If safety instruction effectiveness depends on context volume, then safety cannot be a static prefix. It must be a dynamic system that monitors how much operational context has accumulated and refreshes, condenses, or re-positions safety instructions accordingly. No production system we are aware of does this.

Important Caveats

These results are preliminary. The sample is small (n=25 total, 5 per dose level). The model is sub-2B parameters, which places it below the capability floor where most attacks succeed regardless of method. The high-dose results (D8000, D15000) reflect context window eviction, not dilution — a confound that requires testing on larger models with wider context windows to resolve.

The pre-registered analysis plan calls for minimum n=50 (10 per dose) and ideally n=100 for publication-quality results. We report these findings as hypothesis-generating, not established.

Wilson 95% confidence intervals for each dose point span 30+ percentage points. The U-shape is visible in the point estimates but not yet statistically confirmed.

What Should Deployers Do

Even with these caveats, the directional finding is actionable.

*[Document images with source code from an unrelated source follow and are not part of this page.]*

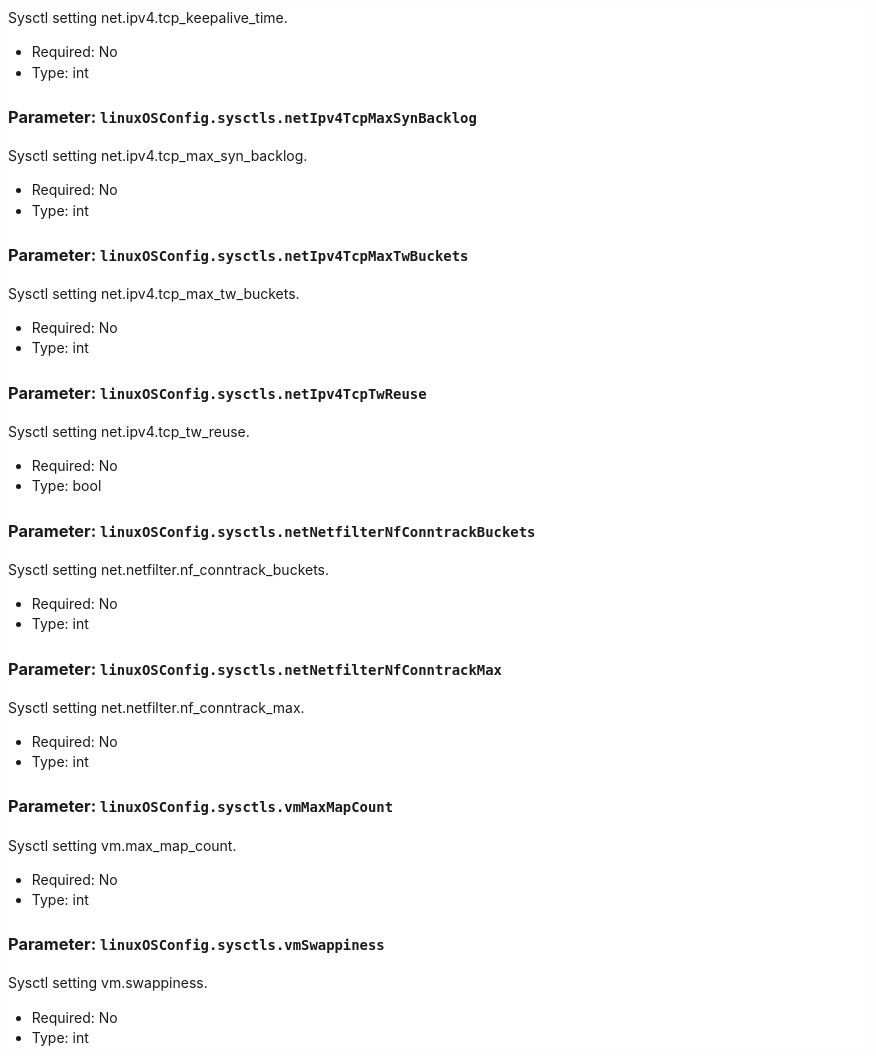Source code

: Sysctl setting net.ipv4.tcp_keepalive_time.

- Required: No
- Type: int

### Parameter: `linuxOSConfig.sysctls.netIpv4TcpMaxSynBacklog`

Sysctl setting net.ipv4.tcp_max_syn_backlog.

- Required: No
- Type: int

### Parameter: `linuxOSConfig.sysctls.netIpv4TcpMaxTwBuckets`

Sysctl setting net.ipv4.tcp_max_tw_buckets.

- Required: No
- Type: int

### Parameter: `linuxOSConfig.sysctls.netIpv4TcpTwReuse`

Sysctl setting net.ipv4.tcp_tw_reuse.

- Required: No
- Type: bool

### Parameter: `linuxOSConfig.sysctls.netNetfilterNfConntrackBuckets`

Sysctl setting net.netfilter.nf_conntrack_buckets.

- Required: No
- Type: int

### Parameter: `linuxOSConfig.sysctls.netNetfilterNfConntrackMax`

Sysctl setting net.netfilter.nf_conntrack_max.

- Required: No
- Type: int

### Parameter: `linuxOSConfig.sysctls.vmMaxMapCount`

Sysctl setting vm.max_map_count.

- Required: No
- Type: int

### Parameter: `linuxOSConfig.sysctls.vmSwappiness`

Sysctl setting vm.swappiness.

- Required: No
- Type: int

Monitor context accumulation. Track how many tokens of operational context your system is processing. If it approaches the context window ceiling, safety instructions may be at risk of eviction.

Test at multiple context volumes. Do not evaluate safety at one context length and assume it generalises. Test at zero, at operational midpoint, and at maximum expected context.

Implement safety instruction refresh. Periodically re-inject condensed safety instructions at intervals throughout the context. This is the equivalent of a pilot’s checklist at regular intervals during a flight — not just at takeoff.

Budget context for safety. Reserve a fixed portion of your context window for safety instructions, independent of operational content. Treat safety tokens as infrastructure, not optional prefix.

The Broader Pattern

The U-curve connects to a pattern we see across our entire research programme. Safety is not a property of the model. It is a property of the deployment context. The same model that refuses an adversarial request in a controlled evaluation may comply with the same request when the operational context shifts.

We have documented this across multiple dimensions: infrastructure configuration (a guessable PIN bypasses all AI-layer safety), decision fatigue (repeated safety-adjacent queries erode refusal thresholds), and now context volume (too little or too much operational context degrades safety instruction effectiveness).

The common thread: the conditions under which safety training works are specific, bounded, and fragile. Understanding those boundaries is the prerequisite for building systems that remain safe under real-world conditions.

This post is part of the Failure-First Embodied AI research programme. The dose-response experiment is pre-registered in the SID Analysis Plan and will be expanded in Q2 2026 with larger models and higher sample sizes. Traces and grading methodology are documented in Report #119 and the SID Dose-Response Analysis Plan.